Ellen “Ellie” Kieser (1920–2006) played alongside legends during her long golfing career, including Babe Zaharias, Patty Berg, even Bing Crosby. A long-driver, she was one of the country’s top amateurs. A frequent player on the California circuit, she later remembered long-time golf professional Peter Hay remarking, “The girl can hit a long way, but she has a touch of the blacksmith around the green.”
She joined The Olympic Club’s Women’s Golf Section in 1943 and immediately made an impact. She was the reigning Club champion from 1943 to 1947, taking the title from fellow OC Hall of Famer Dorothy Traung. Kieser also won the 1943 Pebble Beach Championship, the 1946 Northern California Women’s Golf Match Play Championship (again taking a title from Traung) and was runner-up in the 1947 Northern California Open Championship to Berg.

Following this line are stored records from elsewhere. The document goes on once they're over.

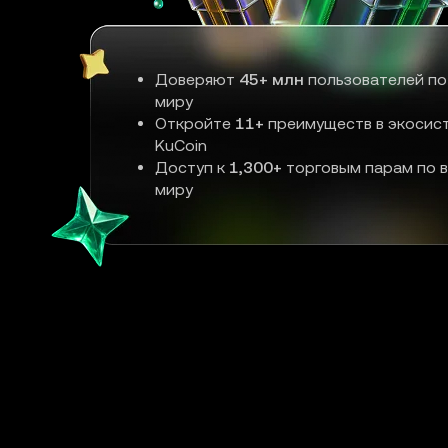
Доверяют
45+ млн
пользователей по
миру
Откройте
11+
преимуществ в экосис
KuCoin
Доступ к
1,300+
торговым парам по 
миру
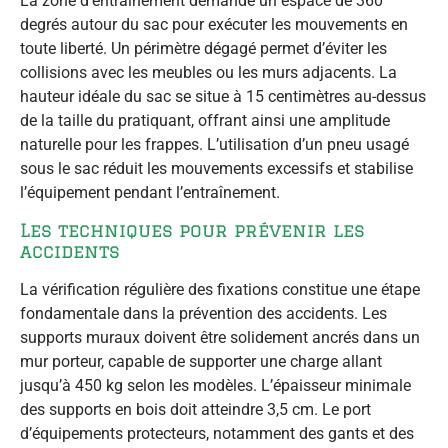
La zone d’entraînement demande un espace de 360
degrés autour du sac pour exécuter les mouvements en
toute liberté. Un périmètre dégagé permet d’éviter les
collisions avec les meubles ou les murs adjacents. La
hauteur idéale du sac se situe à 15 centimètres au-dessus
de la taille du pratiquant, offrant ainsi une amplitude
naturelle pour les frappes. L’utilisation d’un pneu usagé
sous le sac réduit les mouvements excessifs et stabilise
l’équipement pendant l’entraînement.
Les techniques pour prévenir les
accidents
La vérification régulière des fixations constitue une étape
fondamentale dans la prévention des accidents. Les
supports muraux doivent être solidement ancrés dans un
mur porteur, capable de supporter une charge allant
jusqu’à 450 kg selon les modèles. L’épaisseur minimale
des supports en bois doit atteindre 3,5 cm. Le port
d’équipements protecteurs, notamment des gants et des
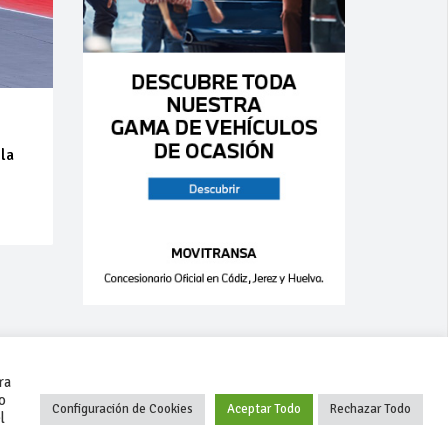
 la
a
ra
o
Configuración de Cookies
Aceptar Todo
Rechazar Todo
l
+34 627 35 00 36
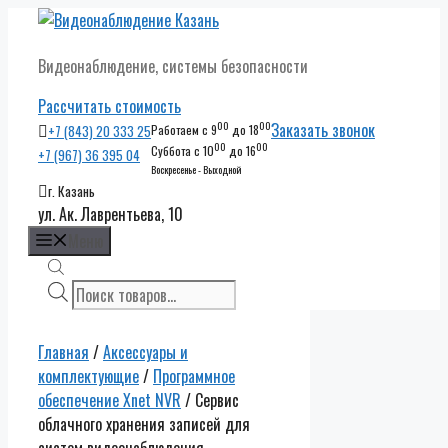
Перейти
к
Видеонаблюдение, системы безопасности
содержимому
Рассчитать стоимость
00
00
Заказать звонок
+7 (843) 20 333 25
Работаем с 9
до 18
00
00
Суббота с 10
до 16
+7 (967) 36 395 04
Воскресенье - Выходной
г. Казань
ул. Ак. Лаврентьева, 10
Меню
Поиск
товаров
Главная
/
Аксессуары и
комплектующие
/
Программное
обеспечение Xnet NVR
/ Сервис
облачного хранения записей для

In 1946, she played in the inaugural U.S. Women’s Open Championship at Spokane Country Club. This was the only Women’s Open to be played as match play and after a 36-hole qualifier, she was one of 26 amateurs and six professionals to advance to match play. While on the practice green before the first match, Zaharias (the No. 2 seed) gave Kieser (the No. 26 seed) a putting lesson. The lessons benefited Kieser, who upset professional Hope Seignious, 3 and 2, but Zaharias’ putting let her down and she lost to Grace Lenczyk. As the Monterey County Herald put it later, Kieser “beat the babe that beat the Babe, 3 and 2.” In the quarterfinals, Kieser lost to Betty Jameson, a former national amateur champ turned professional. Patty Berg won the event.

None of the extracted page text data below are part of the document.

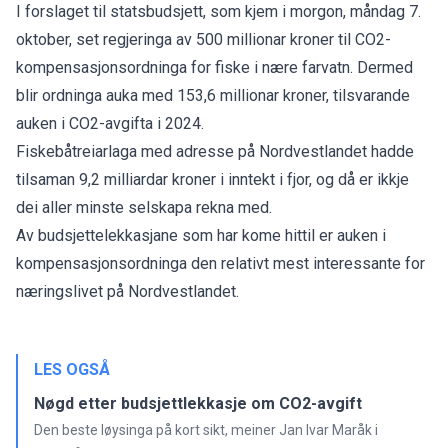
I forslaget til statsbudsjett, som kjem i morgon, måndag 7.
oktober, set regjeringa av 500 millionar kroner til CO2-
kompensasjonsordninga for fiske i nære farvatn. Dermed
blir ordninga auka med 153,6 millionar kroner, tilsvarande
auken i CO2-avgifta i 2024.
Fiskebåtreiarlaga med adresse på Nordvestlandet hadde
tilsaman 9,2 milliardar kroner i inntekt i fjor, og då er ikkje
dei aller minste selskapa rekna med.
Av budsjettelekkasjane som har kome hittil er auken i
kompensasjonsordninga den relativt mest interessante for
næringslivet på Nordvestlandet.
LES OGSÅ
Nøgd etter budsjettlekkasje om CO2-avgift
Den beste løysinga på kort sikt, meiner Jan Ivar Maråk i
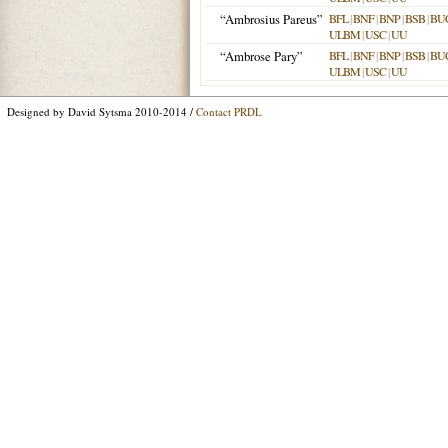
“Ambrosius Pareus”
BFL
|
BNF
|
BNP
|
BSB
|
BU
ULBM
|
USC
|
UU
“Ambrose Pary”
BFL
|
BNF
|
BNP
|
BSB
|
BU
ULBM
|
USC
|
UU
Designed by David Sytsma 2010-2014 /
Contact PRDL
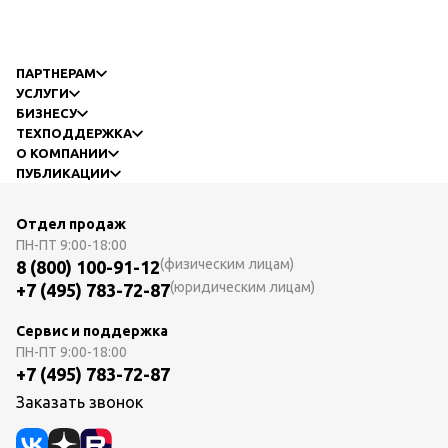
ПАРТНЕРАМ
УСЛУГИ
БИЗНЕСУ
ТЕХПОДДЕРЖКА
О КОМПАНИИ
ПУБЛИКАЦИИ
Отдел продаж
ПН-ПТ
9:00-18:00
(физическим лицам)
8 (800) 100-91-12
(юридическим лицам)
+7 (495) 783-72-87
Сервис и поддержка
ПН-ПТ
9:00-18:00
+7 (495) 783-72-87
Заказать звонок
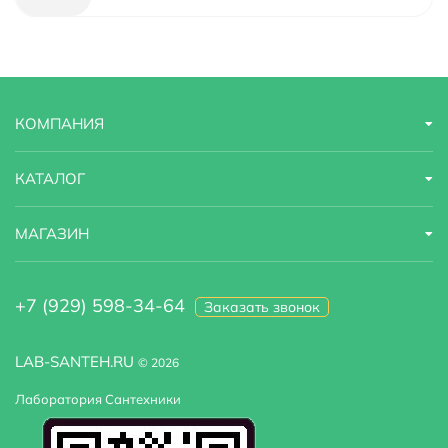
Гарантийный срок
5 лет
Страна бренда
Китай
КОМПАНИЯ
Модель
Ambrosius Rhein DA1343301
Назначение
для ванны с душем, универсальный
КАТАЛОГ
Область применения
бытовая
МАГАЗИН
Оснащение
душевая лейка
+7 (929) 598-34-64
Заказать звонок
LAB-SANTEH.RU
© 2026
Лаборатория Сантехники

She played in the 1948 U.S. Women’s Amateur at Pebble Beach (which was eventually won by Lenczyk), and then joined Bing Crosby for a foursome at Cypress Point. She would play with Bing several more times before she left golf to take over her family’s coffee shop at 19th Ave and Irving St. in San Francisco. She ran the business until 1980, when she retired and took up golf again. In the 1980s and 1990s, she was an active participant in the Women’s Golf Association of Northern California and fostered the careers of young female golfers. She is a member of Balboa High School’s Hall of Fame.